O pretexto para realizar estes ataques aos trabalhadores é a crise. Nela cabem os mais cândidos discursos republicanos e a preocupação com o futuro do país por parte dos políticos profissionais. No entanto, sabemos que não há dois Congressos: os deputados e senadores que votam sistematicamente o enforcamento da classe trabalhadora são os que mostraram suas vísceras à população na fatídica votação do processo de impedimento de Dilma Rousseff. Trata-se de um parlamento corrupto e na sua maioria absoluta identificada com os ricos (latifundiários, banqueiros, industriais e comerciantes). Enfim, um parlamento dominado pela classe dominante. Até mesmo o sujeito mais distante da vida política sabe que o Congresso Nacional é, nas condições atuais, um verdadeiro covil de ladrões, sem a menor autoridade moral para votar qualquer matéria de interesse público.

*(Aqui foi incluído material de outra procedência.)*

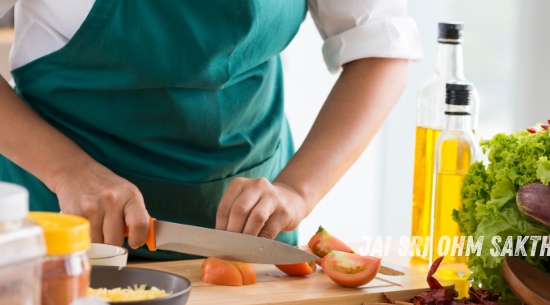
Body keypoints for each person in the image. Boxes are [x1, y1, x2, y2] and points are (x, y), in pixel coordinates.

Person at [0, 0, 422, 259]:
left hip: (251, 240)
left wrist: (297, 190)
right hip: (65, 224)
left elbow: (379, 50)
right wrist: (67, 172)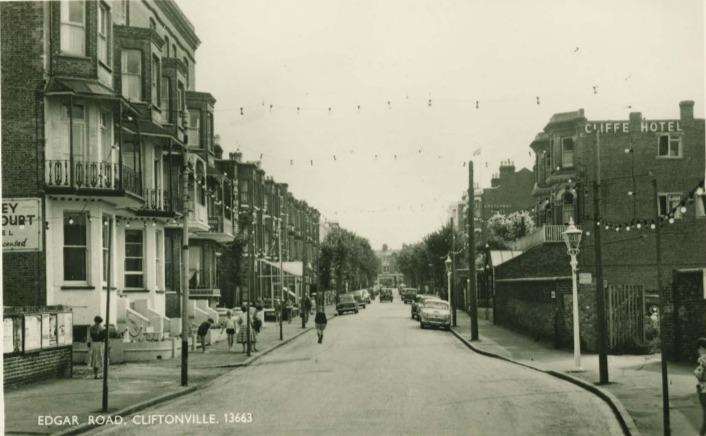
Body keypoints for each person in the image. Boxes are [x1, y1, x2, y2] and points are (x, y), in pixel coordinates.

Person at [695, 337, 706, 436]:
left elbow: (699, 375)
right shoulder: (702, 359)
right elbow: (700, 375)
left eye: (699, 348)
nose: (698, 351)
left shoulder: (702, 359)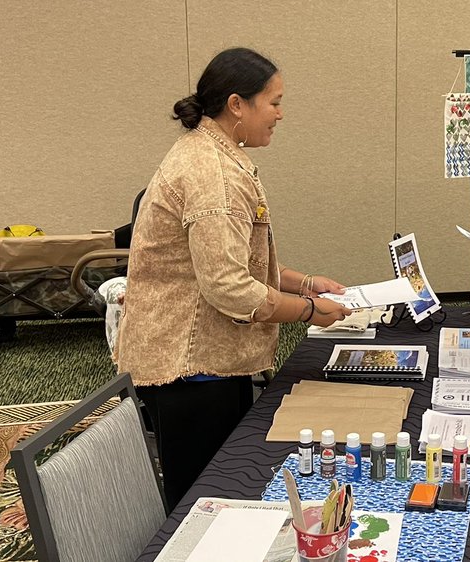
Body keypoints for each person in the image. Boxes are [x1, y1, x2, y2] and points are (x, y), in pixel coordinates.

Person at [115, 48, 352, 508]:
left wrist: (304, 283)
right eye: (274, 102)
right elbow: (229, 286)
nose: (281, 114)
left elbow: (234, 264)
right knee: (205, 501)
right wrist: (308, 311)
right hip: (190, 367)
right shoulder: (213, 174)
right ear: (237, 105)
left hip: (203, 360)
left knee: (221, 489)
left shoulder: (215, 153)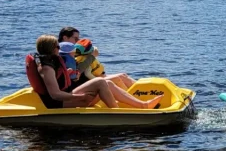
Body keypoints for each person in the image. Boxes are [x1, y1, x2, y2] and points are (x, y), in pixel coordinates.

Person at [27, 35, 163, 110]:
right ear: (51, 48)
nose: (59, 48)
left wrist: (66, 75)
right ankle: (118, 114)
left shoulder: (50, 63)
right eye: (57, 46)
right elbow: (55, 95)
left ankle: (142, 105)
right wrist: (79, 97)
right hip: (58, 104)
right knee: (100, 82)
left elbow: (55, 83)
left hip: (66, 95)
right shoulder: (46, 67)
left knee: (107, 82)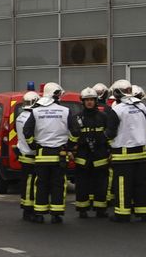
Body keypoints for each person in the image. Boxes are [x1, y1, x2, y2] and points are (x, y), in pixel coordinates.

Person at [23, 82, 78, 224]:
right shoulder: (65, 111)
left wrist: (33, 145)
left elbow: (27, 131)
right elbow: (76, 131)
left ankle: (40, 214)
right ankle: (56, 214)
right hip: (60, 154)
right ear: (56, 95)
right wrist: (69, 146)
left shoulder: (35, 111)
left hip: (42, 155)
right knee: (58, 185)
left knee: (41, 185)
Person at [104, 83, 146, 222]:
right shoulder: (142, 106)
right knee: (141, 184)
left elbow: (111, 133)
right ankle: (145, 213)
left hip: (123, 154)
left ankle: (122, 214)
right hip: (141, 153)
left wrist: (104, 136)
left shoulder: (117, 110)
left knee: (122, 185)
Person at [73, 86, 111, 217]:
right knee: (82, 184)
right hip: (83, 155)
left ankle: (100, 209)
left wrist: (111, 151)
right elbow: (72, 136)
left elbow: (110, 135)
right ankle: (82, 210)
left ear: (96, 101)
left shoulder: (103, 116)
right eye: (86, 100)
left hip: (100, 154)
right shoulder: (77, 118)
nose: (89, 102)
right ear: (82, 102)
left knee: (101, 183)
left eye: (91, 100)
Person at [14, 91, 40, 222]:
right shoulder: (32, 118)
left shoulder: (19, 116)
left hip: (23, 154)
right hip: (31, 155)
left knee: (26, 183)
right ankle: (29, 211)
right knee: (32, 184)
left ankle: (26, 207)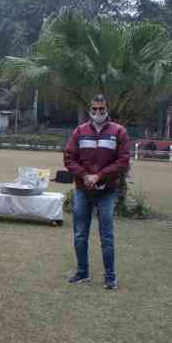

Michel Temer, o atual presidente, foi colocado na linha de frente num compromisso do PT/PMDB pela classe dominante para gerenciar a artilharia pesada dos financiadores de campanhas, dos sonegadores de impostos, dos políticos e empresários investigados pela Polícia Federal e dos rentistas do sistema financeiro contra o povo.
A gravação das conversas entre Sérgio Machado e Romero Jucá nos lembra que a guerra contra a classe trabalhadora não pode prescindir de um pacto com o Supremo Tribunal Federal. A suspeita morte de Teori Zavaski enquanto viajava num jatinho com um empresário-réu no STF e a escolha de Alexandre de Moraes para a mais alta corte do país não deixam dúvidas de que o poder judiciário está blindado à com a podridão da política brasileira. Muito menos deve-se alimentar esperanças de que um grupelho de promotores do Ministério Público Federal possa realmente ser capaz de “passar o país a limpo”.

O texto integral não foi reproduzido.